Luis Campillo first experienced working on Capitol Hill more than 10 years ago through a summer internship with the Congressional Hispanic Caucus Institute. The end goal being to make a difference through politics.
Yet, at first glance, he noticed hardly anyone looked like him.
“It wasn’t a very diverse place,” said Campillo of his experience working as an intern. “I didn’t see a lot of people that looked like me or that talked like me.”
Campillo migrated to the United States at the age of 12 from Armenia, Colombia by family petition. He didn’t know a word of English, but excelled in his ESL classes. He was accepted into Brown University and followed through with a fellowship through the Congressional Hispanic Caucus Institute (CHCI) and later ended up working with Sen. Jack Reed of his hometown in Rhode Island.
‘All politics are local’
“What was striking for me was how important it is for your community and your viewpoint to be represented because you don’t need a lobbyist to get your point across, all politics are local,” he said. “I went back to school and the CHCI Internship experience solidified in my mind that I wanted to focus on political science as a way to empower myself to understand how the system works and help to get the system to serve my community and others like me.”
He wanted to find solutions for those who constantly lived on edge because of their legal status.
“Within the Colombian community, there were a lot of people who came through el huecoas they call it crossing the border. I had a full understanding of that concept,” he said. “And even though I’m legal—I knew that just because the way I looked people still looked at me differently.”
Campillo is now an associate helping clients with strategy development, advocacy and outreach through the Ibarra Strategy Group—a Washington D.C.-based government and public relations firm. He is also the CHCI alumni president promoting outreach to aspiring students hoping to gain D.C. experience.
CHCI is a nonprofit and nonpartisan leadership development organization established in 1978. The organization runs semester-long Congressional internships in the fall, spring and summer. The fellowships are also available for college students hoping to gain more exposure in the policy making process.
Prior to joining the Ibarra Strategy Group, Luis Campillo worked as a Legislative Correspondent with Sen. Reed and as a liaison with the Senate Democratic Hispanic Taskforce.

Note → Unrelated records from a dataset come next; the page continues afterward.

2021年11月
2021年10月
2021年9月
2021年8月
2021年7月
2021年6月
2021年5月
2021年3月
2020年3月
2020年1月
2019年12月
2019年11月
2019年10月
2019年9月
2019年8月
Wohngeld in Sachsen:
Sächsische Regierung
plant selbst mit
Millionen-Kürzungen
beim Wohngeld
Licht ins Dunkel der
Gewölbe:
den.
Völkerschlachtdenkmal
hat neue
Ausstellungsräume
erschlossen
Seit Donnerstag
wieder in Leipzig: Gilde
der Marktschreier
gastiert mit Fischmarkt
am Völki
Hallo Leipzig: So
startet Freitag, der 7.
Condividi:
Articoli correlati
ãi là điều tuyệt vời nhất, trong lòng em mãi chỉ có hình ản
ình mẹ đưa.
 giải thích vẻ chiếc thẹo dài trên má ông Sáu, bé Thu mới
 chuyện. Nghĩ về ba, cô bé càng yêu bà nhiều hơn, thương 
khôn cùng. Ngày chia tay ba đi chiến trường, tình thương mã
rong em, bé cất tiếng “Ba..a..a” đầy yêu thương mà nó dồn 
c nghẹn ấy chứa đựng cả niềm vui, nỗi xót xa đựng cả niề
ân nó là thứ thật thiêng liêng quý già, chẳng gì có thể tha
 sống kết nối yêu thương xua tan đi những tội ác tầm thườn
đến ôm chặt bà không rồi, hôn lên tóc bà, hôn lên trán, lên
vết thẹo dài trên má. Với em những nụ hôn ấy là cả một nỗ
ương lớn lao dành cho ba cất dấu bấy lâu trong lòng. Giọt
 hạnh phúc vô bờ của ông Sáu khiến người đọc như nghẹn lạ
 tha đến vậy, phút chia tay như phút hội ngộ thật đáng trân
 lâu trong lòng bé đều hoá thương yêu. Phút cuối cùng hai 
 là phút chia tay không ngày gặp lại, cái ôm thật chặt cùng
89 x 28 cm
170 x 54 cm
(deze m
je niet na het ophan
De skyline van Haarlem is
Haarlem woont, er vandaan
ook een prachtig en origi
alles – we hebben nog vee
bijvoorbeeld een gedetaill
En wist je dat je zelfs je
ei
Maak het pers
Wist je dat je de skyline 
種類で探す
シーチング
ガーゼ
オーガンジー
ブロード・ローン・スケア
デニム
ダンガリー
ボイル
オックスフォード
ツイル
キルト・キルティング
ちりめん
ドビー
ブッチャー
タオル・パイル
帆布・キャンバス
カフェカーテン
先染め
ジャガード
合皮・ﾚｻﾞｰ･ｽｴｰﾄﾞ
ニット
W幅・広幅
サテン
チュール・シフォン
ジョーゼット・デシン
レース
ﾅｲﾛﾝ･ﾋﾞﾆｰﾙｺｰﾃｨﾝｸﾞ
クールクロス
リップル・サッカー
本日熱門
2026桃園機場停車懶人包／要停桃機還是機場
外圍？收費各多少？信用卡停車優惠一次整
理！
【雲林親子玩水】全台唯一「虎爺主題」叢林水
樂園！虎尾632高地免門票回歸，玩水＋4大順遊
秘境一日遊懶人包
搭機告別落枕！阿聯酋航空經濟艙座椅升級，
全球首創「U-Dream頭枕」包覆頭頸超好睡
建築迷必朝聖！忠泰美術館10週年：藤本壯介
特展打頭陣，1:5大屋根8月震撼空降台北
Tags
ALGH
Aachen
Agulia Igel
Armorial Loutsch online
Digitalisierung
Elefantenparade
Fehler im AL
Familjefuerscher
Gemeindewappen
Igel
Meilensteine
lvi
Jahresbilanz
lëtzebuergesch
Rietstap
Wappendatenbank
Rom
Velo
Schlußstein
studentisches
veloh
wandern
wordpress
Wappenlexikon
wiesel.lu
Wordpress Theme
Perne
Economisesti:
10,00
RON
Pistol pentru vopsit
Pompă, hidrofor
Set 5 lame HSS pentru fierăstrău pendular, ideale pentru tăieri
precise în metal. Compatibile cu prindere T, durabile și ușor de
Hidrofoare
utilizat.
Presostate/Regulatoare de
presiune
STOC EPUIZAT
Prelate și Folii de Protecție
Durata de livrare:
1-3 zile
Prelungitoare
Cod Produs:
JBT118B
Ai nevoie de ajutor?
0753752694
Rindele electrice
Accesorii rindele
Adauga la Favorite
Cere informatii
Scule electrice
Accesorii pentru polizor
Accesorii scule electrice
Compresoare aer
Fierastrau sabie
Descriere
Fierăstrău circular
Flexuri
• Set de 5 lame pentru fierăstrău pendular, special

Yet, he said he really got his hands dirty navigating the policymaking process through his fellowship with the National Immigration Law Center (NILC) in 2004. Campillo worked alongside immigration reform advocates including Cecilia Muñoz and Josh Bernstein. Being at the forefront of the policymaking process, he learned that it’s not just about having the right kind of solution. It’s also about building a base of supporters.

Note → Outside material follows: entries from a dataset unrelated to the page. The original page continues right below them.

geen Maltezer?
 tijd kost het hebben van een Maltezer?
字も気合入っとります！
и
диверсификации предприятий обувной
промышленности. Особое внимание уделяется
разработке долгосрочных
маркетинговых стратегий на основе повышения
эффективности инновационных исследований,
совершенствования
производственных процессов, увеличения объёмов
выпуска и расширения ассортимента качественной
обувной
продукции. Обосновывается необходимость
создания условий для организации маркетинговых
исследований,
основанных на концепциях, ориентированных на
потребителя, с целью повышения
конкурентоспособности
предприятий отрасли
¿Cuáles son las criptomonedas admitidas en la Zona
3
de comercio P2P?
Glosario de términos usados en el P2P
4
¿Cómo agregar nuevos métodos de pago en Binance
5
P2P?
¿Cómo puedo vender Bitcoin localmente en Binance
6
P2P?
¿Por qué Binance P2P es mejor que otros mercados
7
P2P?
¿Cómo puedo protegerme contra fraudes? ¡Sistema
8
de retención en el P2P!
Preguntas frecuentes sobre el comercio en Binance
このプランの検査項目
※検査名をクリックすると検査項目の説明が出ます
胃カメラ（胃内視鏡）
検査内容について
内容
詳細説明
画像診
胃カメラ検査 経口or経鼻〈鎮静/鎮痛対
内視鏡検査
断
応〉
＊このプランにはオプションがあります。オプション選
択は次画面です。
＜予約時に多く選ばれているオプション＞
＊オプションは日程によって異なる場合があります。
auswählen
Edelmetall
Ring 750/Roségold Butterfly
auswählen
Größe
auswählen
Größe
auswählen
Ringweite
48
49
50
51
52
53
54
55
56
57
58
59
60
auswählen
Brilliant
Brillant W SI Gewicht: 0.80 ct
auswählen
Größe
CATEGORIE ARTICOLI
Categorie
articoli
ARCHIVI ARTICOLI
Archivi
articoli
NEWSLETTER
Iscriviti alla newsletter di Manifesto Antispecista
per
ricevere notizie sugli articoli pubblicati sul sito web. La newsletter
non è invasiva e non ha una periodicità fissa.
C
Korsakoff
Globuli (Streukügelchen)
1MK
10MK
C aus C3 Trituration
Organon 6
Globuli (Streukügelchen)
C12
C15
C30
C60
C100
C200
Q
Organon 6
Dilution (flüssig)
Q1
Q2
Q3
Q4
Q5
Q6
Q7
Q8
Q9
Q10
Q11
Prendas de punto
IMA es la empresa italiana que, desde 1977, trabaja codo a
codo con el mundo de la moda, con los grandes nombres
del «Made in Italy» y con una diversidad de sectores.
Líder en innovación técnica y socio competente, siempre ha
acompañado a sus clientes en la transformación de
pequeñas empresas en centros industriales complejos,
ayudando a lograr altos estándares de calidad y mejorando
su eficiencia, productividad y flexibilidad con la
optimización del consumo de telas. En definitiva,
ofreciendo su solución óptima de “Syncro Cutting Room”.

“You have to build a sustained campaign—the reality is that political changes take a long time.”
Campillo helped with the planning of activities for the Low-Wage Immigrant Worker (LWIW) Coalition, which brought immigrant advocacy groups and labor organizations together on common goals shared with Comprehensive Immigration Reform.
Since he started working with NILC, he’s been through the ups and downs of immigration reform. From the turmoil in 2006 to finding a consensus among Republicans into the turn of this election, he said the issue finally hit home with the Latino community.
“There’s a lot of personality, personal egos unfortunately often times” said Campillo. “One thing about D.C. it works a lot on relationships, which is a great thing, but it can also be a difficult challenge to confront if you have legislators of parties who don’t get along at the personal level.”
Luis Campillo works to close gap in diversity
In a series of stories published by the National Journal this October, the issue of diversity became strikingly apparent. The National Journal’s “Hill People” issue in 2011 “profiled 288 top aides who work for congressional leaders and House and Senate committees, and only 7 percent of them were identified as Asian, black, or Hispanic.”
“If you’re not given an opportunity to work on the Hill, how are you going to get the Hill experience?” said Campillo.
He noted that the Congressional Hispanic Caucus, the Tri-caucus, and CHCI have called attention to the leadership in both Congressional chambers to make sure that there is more diversity on the policy-making level. The Congressional Hispanic Staffers Association has also made an effort to bridge that gap.
The National Journal’s Hill People report indicated that of those staffers who provided their race, 93 percent were white. Still, with the ongoing discussions of the Latino vote surge, analysts suggest there will be a greater push for diversity this time around.
On the other end, he said that his experience with CHCI provided invaluable access. There are a number of paths he could have navigated including working with an advocacy firm, a personal office or a lobbying group.
“It made it reachable,” said Campillo of his goals. “It opens doors. Once, you have worked on the Hill you can always go back to your community or stay in D.C. with a solid understanding of how the Hill works.”